Tech news website Gizmodo got hold of a prototype of the iPhone 4G after it was left in a bar in Redwood City, Calif., and Gizmodo's analysis of its new features, along with video and pictures, is setting the web on fire. (Courtesy Gizmodo.com)

April 20, 2010 7:11:08 PM PDT
Apple has its missing iPhone prototype back. It was accidently left on a Peninsula bar stool by an Apple employee and the next thing he knew, the whole world was seeing every secret detail all over the Internet.

An Apple engineer spent the evening at a birthday celebration at the Redwood City German beer garden Gourmet Haus Staudt, but he left something behind very important -- a top-secret prototype of the next iPhone.

"It is pretty funny; first off, Apple doesn't have too many of these floating around and for one of these to be lost by one of their employees is very unusual," Gizmodo editor Jason Chen said.

The prototype ended up in the hands of tech blog Gizmodo. They will not say how, but they posted video showing the phone and its new features, including a second front-facing camera and a flash.

Skeptics wondered if it was a publicity stunt, but that notion was dispelled when a letter arrived from Apple's top legal officer, asking for the return of its property.
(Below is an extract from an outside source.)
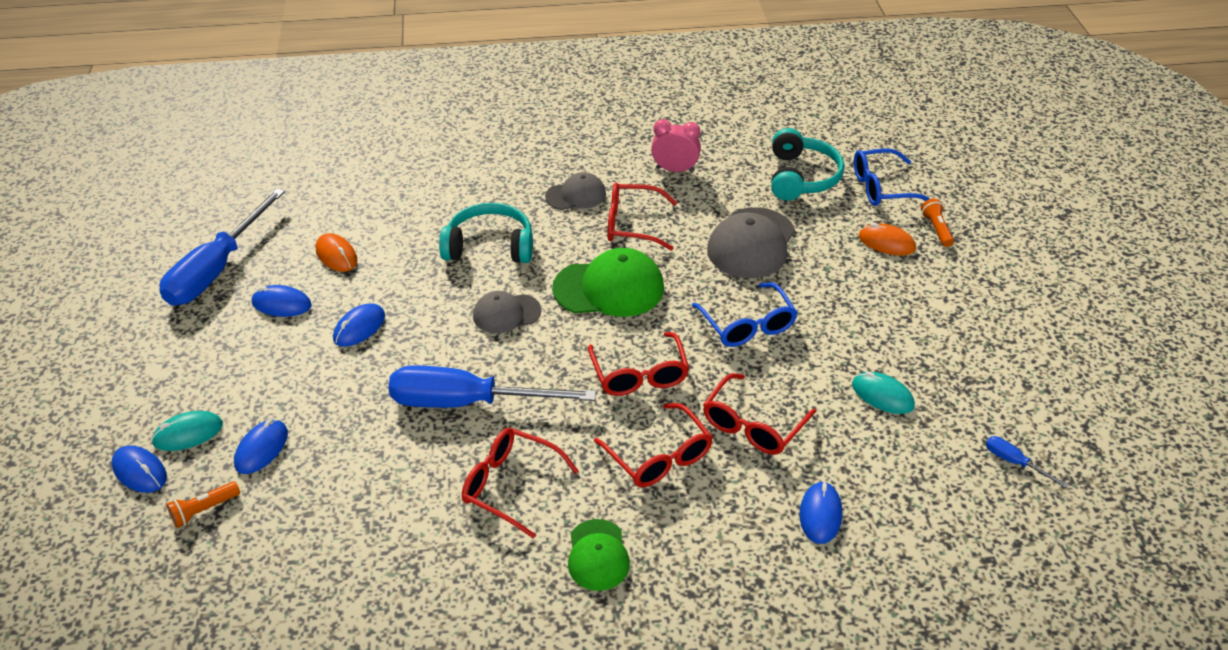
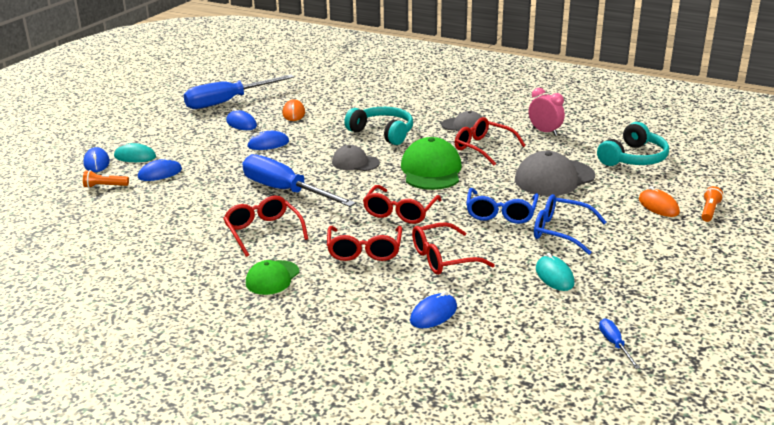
camera: 35 degrees right, 15 degrees down
(609, 288) = (431, 170): green cap -> green cap turned 120 degrees counterclockwise
(883, 188) = (692, 179): blue glasses -> blue glasses (561, 231)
Gizmodo says the working phone was quickly deactivated remotely.

The blog identified the person who left it behind as 27-year-old Gray Powell, an Apple engineer.

The phone was never turned into the bar as found property. Gizmodo is not saying who took it.
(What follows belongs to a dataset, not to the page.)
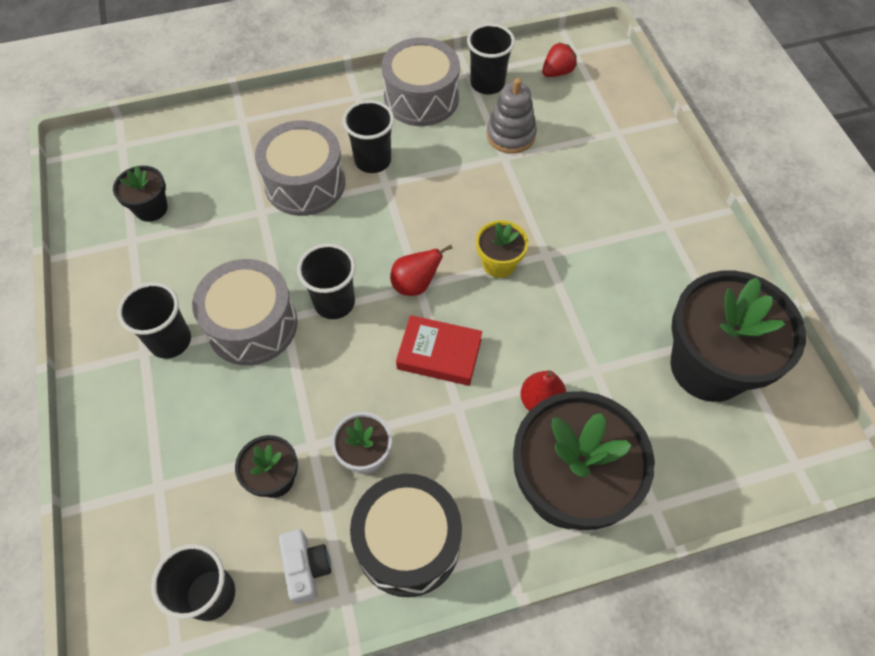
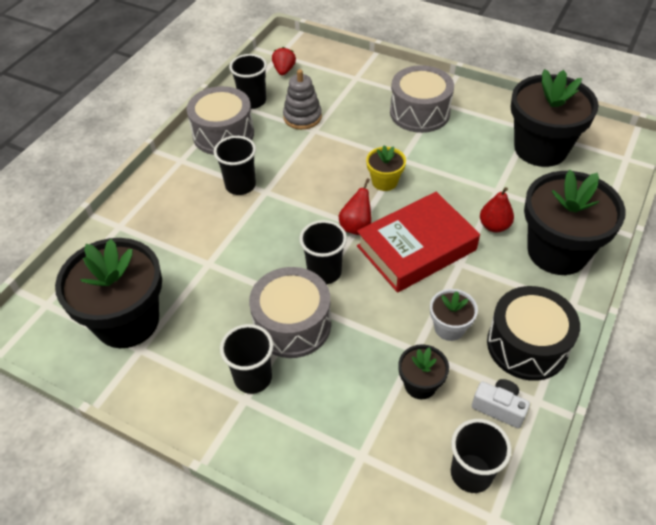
camera: 45 degrees left, 10 degrees down
(151, 208) = (127, 321): black flower pot -> black flower pot, size x2.12
(305, 183) = (215, 228): grey drum -> grey drum (419, 112)
(439, 354) = (416, 248): red book -> red book, size x1.69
"The employee is potentially in serious trouble; certainly he could be fired for doing this and Apple would be well within its rights to fire someone for doing that," Santa Clara University law professor and intellectual property expert Tyler Ochoa said. He says this is a major slip in the tight measures Apple takes to guard its trade secrets.

CNET.com blogger Brian Tong put it more bluntly.
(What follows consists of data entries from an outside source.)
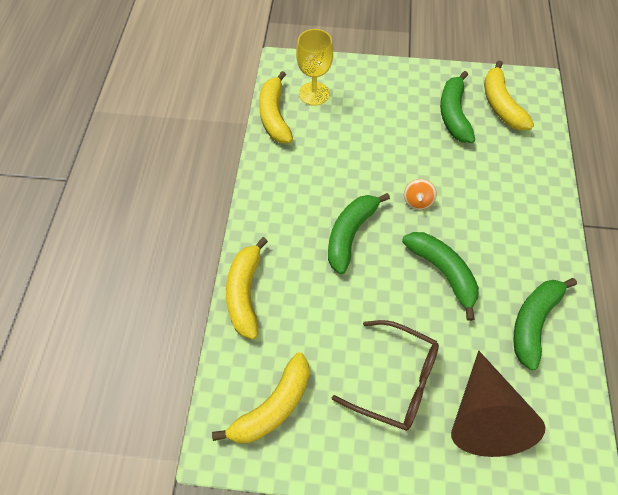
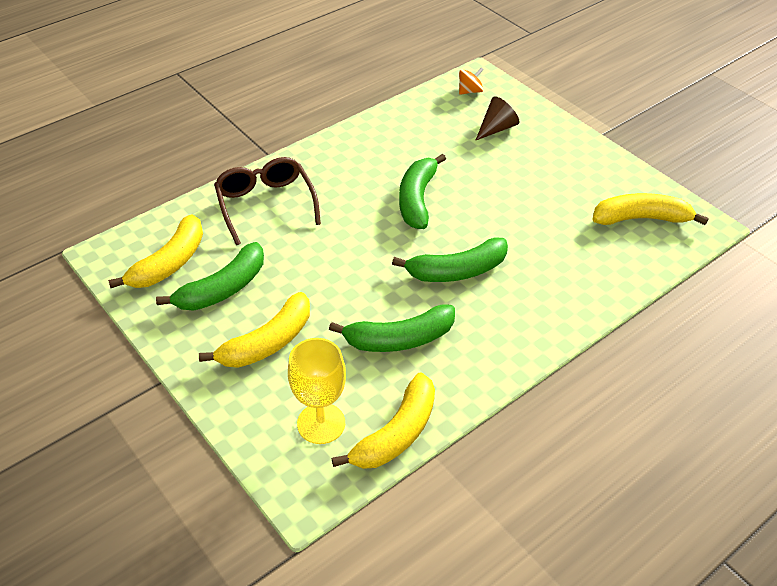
camera: 135 degrees left, 15 degrees down
(245, 293) = (599, 295): yellow banana -> yellow banana (268, 342)
(396, 380) = (533, 175): brown glasses -> brown glasses (265, 204)
(417, 201) = (366, 251): orange spinning top -> orange spinning top (470, 91)
(483, 416) = (497, 128): brown cone -> brown cone, size x0.53
(533, 322) = (397, 138): green banana -> green banana (399, 339)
"For them to lose potentially a prototype or product that belongs to them and for it to be showcased like it is... this is about as bad as it can get for Apple security," Tong said.

Apple did not respond to ABC7's request for an interview.

Perhaps the worst damage that has been caused by Powell is the fact that he has given the competition a leg-up on exactly what Apple is going to be coming out with later this year.